## Request
Arrange every line of the records below as a Markdown table with the columns "Row" and "Text," numbering each row and skipping blank lines. Leave the pictures out.

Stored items
/---
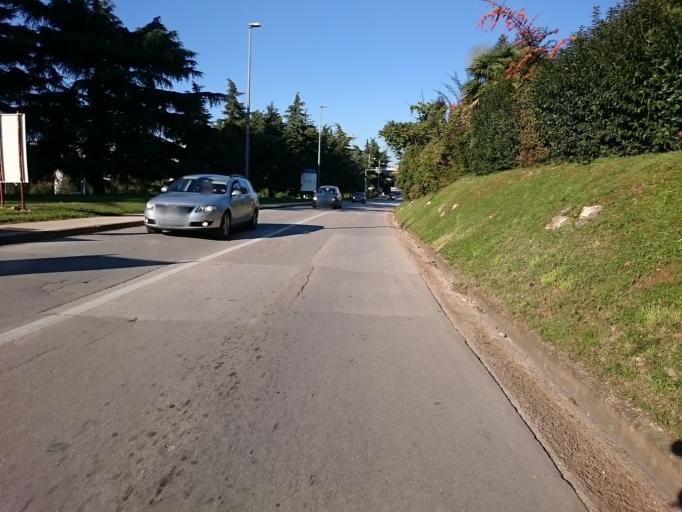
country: HR
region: Istarska
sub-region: Grad Porec
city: Porec
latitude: 45.2287
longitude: 13.6038
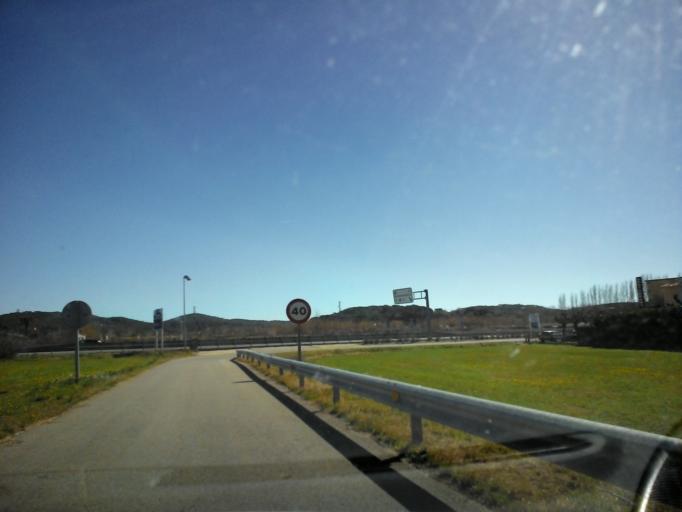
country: ES
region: Catalonia
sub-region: Provincia de Girona
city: Palamos
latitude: 41.8762
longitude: 3.1385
\---
## Answer for the task
| Row | Text |
|---|---|
| 1 | country: HR |
| 2 | region: Istarska |
| 3 | sub-region: Grad Porec |
| 4 | city: Porec |
| 5 | latitude: 45.2287 |
| 6 | longitude: 13.6038 |
| 7 | country: ES |
| 8 | region: Catalonia |
| 9 | sub-region: Provincia de Girona |
| 10 | city: Palamos |
| 11 | latitude: 41.8762 |
| 12 | longitude: 3.1385 |